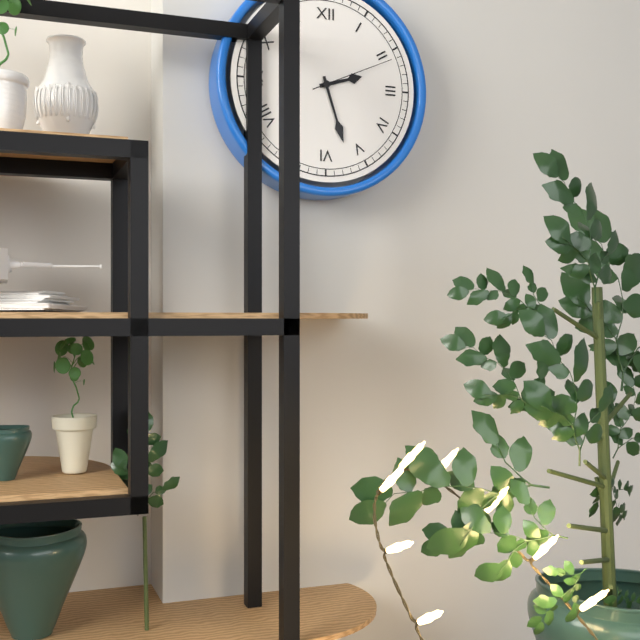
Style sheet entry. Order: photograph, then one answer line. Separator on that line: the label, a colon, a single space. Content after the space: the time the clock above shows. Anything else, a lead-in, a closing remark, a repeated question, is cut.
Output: 2:27:11
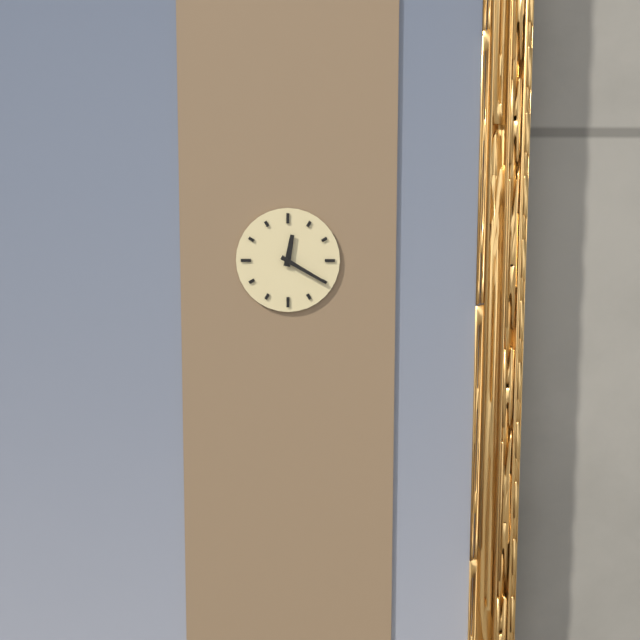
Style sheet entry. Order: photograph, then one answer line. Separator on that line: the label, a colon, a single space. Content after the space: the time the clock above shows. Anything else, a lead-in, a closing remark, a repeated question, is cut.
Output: 12:20
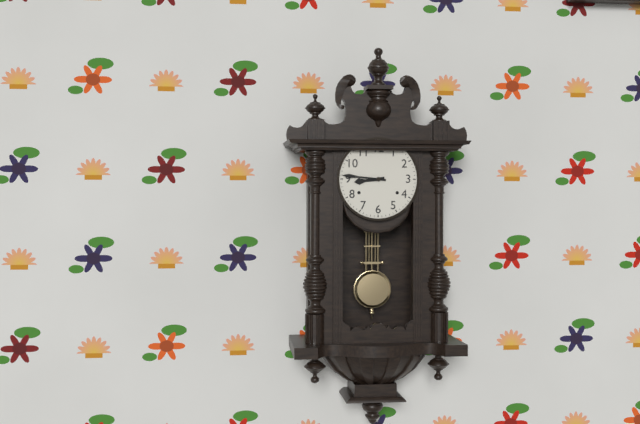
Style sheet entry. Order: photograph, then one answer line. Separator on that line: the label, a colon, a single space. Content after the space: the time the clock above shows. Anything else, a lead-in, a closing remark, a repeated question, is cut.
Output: 8:46
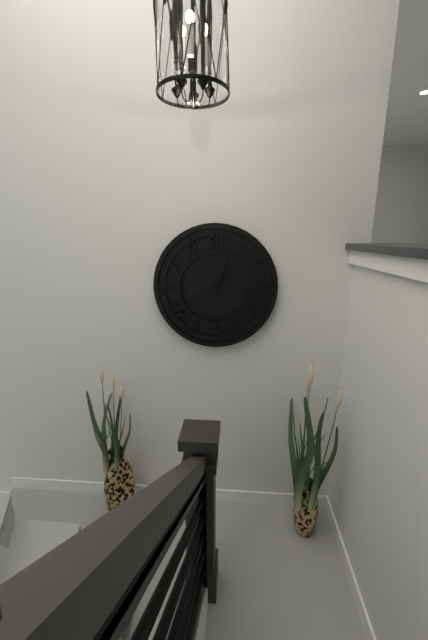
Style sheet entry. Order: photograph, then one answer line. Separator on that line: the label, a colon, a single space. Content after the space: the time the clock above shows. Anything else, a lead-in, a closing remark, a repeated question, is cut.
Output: 12:40:38
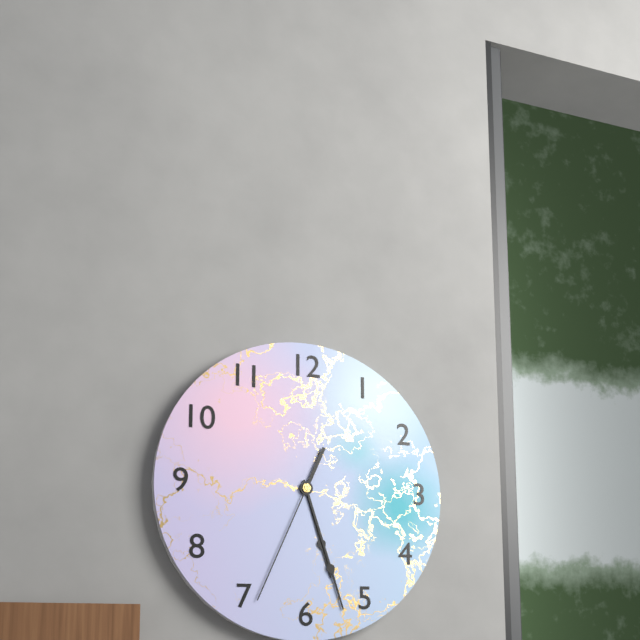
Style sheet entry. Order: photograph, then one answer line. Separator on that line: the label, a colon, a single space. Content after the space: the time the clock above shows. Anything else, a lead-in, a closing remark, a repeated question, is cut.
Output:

Written request:
Copy the data above exactly, from its beginning through the line containing "Output: 2:27:11", both included, and leave the pictures out of your answer.

Task solution:
Style sheet entry. Order: photograph, then one answer line. Separator on that line: the label, a colon, a single space. Content after the space: the time the clock above shows. Anything else, a lead-in, a closing remark, a repeated question, is cut.
Output: 2:27:11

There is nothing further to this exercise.